Foreclosure filings rose in almost 60 percent of large U.S. cities in the first half of 2012, indicating many areas will have more distressed homes on the market later this year, RealtyTrac Inc. reported.
More than 1 million homes in metropolitan areas with populations of at least 200,000 received notices of default, auction or repossession, up 1.5 percent from the last six months of 2011, the Irvine, California-based data provider said today in a statement. Among the 20 largest markets, Tampa, Florida; Philadelphia; Chicago and New York City had the biggest percentage increases in filings.
The gain in foreclosure actions followed a probe into abusive lender practices that delayed bank seizures nationwide. More repossessions will buoy deals “in many local markets where a shortage of aggressively priced inventory has been holding up sales,” RealtyTrac Chief Executive Officer Brandon Moore said in the statement.

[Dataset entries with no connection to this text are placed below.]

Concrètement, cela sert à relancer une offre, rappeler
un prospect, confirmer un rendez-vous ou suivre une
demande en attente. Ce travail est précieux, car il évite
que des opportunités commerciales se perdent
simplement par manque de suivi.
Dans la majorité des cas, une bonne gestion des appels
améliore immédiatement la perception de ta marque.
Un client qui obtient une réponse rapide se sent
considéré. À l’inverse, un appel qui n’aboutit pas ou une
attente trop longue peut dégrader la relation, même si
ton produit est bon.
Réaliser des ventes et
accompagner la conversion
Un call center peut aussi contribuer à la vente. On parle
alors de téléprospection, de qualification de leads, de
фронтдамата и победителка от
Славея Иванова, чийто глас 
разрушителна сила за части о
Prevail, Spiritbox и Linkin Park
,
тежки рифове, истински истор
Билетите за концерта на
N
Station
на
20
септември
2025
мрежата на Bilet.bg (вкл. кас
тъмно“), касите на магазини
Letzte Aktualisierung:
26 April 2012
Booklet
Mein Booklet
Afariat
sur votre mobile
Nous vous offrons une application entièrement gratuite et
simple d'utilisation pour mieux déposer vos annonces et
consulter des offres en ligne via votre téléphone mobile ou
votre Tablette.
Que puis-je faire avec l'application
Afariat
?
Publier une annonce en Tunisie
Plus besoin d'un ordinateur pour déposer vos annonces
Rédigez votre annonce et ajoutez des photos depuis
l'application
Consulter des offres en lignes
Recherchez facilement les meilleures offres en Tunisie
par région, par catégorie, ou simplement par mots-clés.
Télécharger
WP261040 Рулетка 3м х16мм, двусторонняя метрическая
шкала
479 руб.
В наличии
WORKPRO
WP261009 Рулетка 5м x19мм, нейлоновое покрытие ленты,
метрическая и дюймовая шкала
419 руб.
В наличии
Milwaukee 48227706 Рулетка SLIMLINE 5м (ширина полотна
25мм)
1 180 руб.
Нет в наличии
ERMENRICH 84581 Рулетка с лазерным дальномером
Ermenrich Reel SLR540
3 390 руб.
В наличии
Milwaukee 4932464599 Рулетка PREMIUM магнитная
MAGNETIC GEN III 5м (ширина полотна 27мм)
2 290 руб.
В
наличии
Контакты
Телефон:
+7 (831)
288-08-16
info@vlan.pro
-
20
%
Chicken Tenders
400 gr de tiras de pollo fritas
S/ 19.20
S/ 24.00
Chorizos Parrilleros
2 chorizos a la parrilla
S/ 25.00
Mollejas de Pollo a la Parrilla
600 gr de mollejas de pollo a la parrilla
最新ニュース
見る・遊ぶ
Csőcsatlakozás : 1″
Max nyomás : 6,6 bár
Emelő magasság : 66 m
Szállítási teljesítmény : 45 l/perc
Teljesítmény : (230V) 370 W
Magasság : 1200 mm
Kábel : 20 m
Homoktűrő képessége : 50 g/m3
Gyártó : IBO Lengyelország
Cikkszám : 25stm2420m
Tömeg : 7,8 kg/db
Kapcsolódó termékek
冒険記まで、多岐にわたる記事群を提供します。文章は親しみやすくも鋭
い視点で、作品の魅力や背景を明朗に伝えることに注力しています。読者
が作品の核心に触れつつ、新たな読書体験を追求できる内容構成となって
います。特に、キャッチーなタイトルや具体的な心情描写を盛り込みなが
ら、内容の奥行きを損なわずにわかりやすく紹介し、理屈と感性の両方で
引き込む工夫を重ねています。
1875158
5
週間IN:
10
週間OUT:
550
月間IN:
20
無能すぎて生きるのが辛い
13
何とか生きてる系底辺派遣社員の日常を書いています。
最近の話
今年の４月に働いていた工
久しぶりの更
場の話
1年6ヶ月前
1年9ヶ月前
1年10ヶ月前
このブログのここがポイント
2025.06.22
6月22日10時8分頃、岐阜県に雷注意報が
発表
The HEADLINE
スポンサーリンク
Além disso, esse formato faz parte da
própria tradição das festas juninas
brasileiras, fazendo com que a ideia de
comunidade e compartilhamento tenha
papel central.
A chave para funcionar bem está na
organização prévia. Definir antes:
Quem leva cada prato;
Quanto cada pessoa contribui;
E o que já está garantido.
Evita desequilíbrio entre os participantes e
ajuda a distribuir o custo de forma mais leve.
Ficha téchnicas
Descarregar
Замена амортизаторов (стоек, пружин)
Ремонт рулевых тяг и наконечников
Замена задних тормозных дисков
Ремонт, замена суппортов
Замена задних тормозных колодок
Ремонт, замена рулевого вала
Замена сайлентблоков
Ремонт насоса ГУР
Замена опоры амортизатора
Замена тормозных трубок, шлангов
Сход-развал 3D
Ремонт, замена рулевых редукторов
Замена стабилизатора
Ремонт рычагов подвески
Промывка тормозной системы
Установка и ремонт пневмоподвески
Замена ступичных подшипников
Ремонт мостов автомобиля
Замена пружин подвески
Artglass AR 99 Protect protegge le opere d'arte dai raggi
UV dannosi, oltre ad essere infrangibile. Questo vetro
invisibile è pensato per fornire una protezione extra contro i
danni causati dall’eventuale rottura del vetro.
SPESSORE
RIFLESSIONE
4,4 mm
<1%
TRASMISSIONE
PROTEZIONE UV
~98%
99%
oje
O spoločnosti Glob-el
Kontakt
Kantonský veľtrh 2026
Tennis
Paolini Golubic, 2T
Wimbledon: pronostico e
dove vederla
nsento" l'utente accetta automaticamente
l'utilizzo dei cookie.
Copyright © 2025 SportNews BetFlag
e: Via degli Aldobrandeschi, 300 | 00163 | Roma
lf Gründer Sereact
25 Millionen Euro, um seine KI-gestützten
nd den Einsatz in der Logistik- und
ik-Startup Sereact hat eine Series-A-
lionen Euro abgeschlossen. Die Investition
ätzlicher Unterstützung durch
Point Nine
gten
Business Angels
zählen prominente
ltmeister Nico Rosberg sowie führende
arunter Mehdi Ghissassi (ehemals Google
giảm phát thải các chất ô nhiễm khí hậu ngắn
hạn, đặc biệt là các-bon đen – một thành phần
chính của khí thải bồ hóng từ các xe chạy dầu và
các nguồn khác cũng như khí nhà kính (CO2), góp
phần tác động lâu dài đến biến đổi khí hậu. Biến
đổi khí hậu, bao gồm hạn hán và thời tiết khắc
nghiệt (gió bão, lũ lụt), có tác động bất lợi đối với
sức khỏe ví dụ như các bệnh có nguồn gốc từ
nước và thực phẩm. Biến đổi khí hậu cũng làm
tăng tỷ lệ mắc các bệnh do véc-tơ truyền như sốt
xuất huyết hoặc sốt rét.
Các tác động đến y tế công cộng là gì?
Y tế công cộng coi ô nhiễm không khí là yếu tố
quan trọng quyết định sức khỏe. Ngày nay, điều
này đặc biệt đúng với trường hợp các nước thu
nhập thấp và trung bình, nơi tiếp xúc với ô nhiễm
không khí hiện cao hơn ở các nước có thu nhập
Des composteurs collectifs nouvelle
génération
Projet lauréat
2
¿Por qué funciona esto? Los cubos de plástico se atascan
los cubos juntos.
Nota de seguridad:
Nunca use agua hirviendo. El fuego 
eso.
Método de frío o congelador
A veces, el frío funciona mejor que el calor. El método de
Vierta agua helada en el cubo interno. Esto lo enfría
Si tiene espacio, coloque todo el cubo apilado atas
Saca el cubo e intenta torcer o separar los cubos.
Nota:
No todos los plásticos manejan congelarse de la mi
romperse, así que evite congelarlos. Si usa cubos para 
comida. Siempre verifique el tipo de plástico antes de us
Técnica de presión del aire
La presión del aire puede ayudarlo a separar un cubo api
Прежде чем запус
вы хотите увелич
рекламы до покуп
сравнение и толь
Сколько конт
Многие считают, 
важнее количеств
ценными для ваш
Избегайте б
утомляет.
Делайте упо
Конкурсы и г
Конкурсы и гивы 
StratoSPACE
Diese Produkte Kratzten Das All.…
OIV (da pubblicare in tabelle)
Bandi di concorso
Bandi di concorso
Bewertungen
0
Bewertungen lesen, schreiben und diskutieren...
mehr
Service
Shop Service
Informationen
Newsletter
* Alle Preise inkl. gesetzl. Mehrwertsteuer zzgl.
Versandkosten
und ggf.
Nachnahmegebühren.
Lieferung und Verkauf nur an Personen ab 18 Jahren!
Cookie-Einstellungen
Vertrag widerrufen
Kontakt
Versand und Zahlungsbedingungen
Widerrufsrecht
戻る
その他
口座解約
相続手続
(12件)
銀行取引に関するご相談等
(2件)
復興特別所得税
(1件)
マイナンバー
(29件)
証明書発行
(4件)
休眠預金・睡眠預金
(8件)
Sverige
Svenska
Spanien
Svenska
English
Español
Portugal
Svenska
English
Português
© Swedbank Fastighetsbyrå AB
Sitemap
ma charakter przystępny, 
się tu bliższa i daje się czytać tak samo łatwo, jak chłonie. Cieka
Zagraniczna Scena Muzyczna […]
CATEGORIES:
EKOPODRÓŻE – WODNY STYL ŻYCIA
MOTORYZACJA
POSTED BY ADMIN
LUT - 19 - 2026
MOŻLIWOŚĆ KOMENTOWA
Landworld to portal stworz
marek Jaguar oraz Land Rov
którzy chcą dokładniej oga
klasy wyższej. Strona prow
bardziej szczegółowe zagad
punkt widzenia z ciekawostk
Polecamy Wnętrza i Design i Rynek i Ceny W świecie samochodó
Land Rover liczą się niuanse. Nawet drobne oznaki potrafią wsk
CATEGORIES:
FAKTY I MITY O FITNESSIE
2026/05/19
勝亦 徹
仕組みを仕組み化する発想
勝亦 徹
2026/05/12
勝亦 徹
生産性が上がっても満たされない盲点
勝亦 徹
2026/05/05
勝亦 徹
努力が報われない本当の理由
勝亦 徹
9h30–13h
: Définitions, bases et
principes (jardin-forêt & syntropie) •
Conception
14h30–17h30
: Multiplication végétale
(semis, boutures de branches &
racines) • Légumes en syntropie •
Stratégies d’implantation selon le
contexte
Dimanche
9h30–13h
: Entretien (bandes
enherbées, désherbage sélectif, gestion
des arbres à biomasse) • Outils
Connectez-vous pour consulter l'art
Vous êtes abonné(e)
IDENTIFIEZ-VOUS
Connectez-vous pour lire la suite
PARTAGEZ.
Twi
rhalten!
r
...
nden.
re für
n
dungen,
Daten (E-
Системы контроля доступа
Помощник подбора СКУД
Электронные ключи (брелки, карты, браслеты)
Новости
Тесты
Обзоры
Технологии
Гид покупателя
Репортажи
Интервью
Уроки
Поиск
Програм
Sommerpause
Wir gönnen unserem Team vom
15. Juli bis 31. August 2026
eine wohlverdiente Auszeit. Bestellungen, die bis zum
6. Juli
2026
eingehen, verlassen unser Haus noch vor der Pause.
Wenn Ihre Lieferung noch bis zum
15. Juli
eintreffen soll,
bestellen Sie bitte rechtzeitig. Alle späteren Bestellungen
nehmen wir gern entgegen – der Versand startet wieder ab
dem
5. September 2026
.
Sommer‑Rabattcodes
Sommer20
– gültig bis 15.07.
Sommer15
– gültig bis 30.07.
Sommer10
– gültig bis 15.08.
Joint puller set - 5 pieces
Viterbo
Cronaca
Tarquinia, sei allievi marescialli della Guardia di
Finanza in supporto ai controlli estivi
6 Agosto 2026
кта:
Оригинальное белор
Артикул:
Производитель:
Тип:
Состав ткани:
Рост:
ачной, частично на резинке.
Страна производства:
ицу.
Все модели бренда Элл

A $25 billion bank settlement announced Feb. 9 eased loan terms for some borrowers and set new guidelines for the five largest U.S. mortgage providers. Recent laws passed in Nevada and California, meanwhile, have made it harder for loan servicers to resume property seizures, Daren Blomquist, a RealtyTrac spokesman, said in a telephone interview.
The new regulations have been “a clock-stopper on lenders and led to more artificial decreases,” he said. Throughout the U.S., first-half filings, while up from the previous six months, were down almost 11 percent from a year earlier, RealtyTrac said.